7. In fact let's get rid of offsides whistles (almost) entirely. Instead of stopping the game, you can just continue playing hockey. An offsides team can't score. Game continues. Once team ceases being offsides you can go score.
6. And add passive offsides. If you can't tell already, I hate offsides in hockey. It boggles that if one guy is offsides then everybody is. If you're on a rush and one guy is a hair over the line, he and only he is offsides. Let him tag up; let everyone else continue playing. If an offsides player does anything other than try to get onside, I guess you can blow the whistle, you game-stopping ninny. But if offsides guy is headed for the blue line, let him get there.
5. Gradually introduce Olympic ice. Olympic ice is a lot of fun, but currently impractical for buildings not set up with a 100-foot-wide sheet already. The NHL should force new buildings to be Olympic-sized, leading to a transitional period where some rinks are small and some are wide and there are all kinds of home/away effects, kind of like baseball. Also there will be an increasing number of big rinks on which standing a guy up at the blue line is super difficult and skill is more important. College hockey already has a number of Olympic sheets, and the transition is both jarring and fun.
4. Just embiggen the goals already. Goalies won. Whether it's equipment size or improved technique, the fundamental truth about hockey over the last 20 years is that goalies win and we give up and to restore the proper tension of a hockey game we're going to admit they win and tweak the size of the goal.
Most protests about this are luddite or ludicrous. One common protest is that expanding the goal invalidates records going forward. It does not, at least any more than the various equipment advances have done so. Ken Dryden versus any modern NHL goalie is QED here:
Dryden's pads are not only smaller but infested with mice and 10-20 pounds heavier.
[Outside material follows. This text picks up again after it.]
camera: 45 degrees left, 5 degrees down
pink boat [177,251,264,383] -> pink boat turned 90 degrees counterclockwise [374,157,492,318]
Also he doesn't know about the butterfly. Goalies win, expand the net by the width of the posts, all CLANG events now are goals, add 2-3 per game, it's a good time.
This is important. The current state of hockey is too close to baseball, which is dumbly random, because the goalies can cover up big differences in team quality.
3. A team doesn't clear the offensive zone until the puck gets over the red line. Michigan actually experimented with this in an exhibition a few years back. It was deeply weird but it rewarded teams who could actually get ahold of the puck in the defensive zone and increased the number of shifts where one team was scrambling around defensively and it felt like the team with the puck absolutely had to score.
2. Force teams to change goalies on the fly once a period. This would be awesome.
1. Teams have the option of putting a guy on the ice without skates. Offsides does not apply to him. Goals he scores count double. The thing that hockey has lacked for far too long is a broomball player. What does the world's best broomball player look like? I don't know. You don't know. We've waited far too long to find out.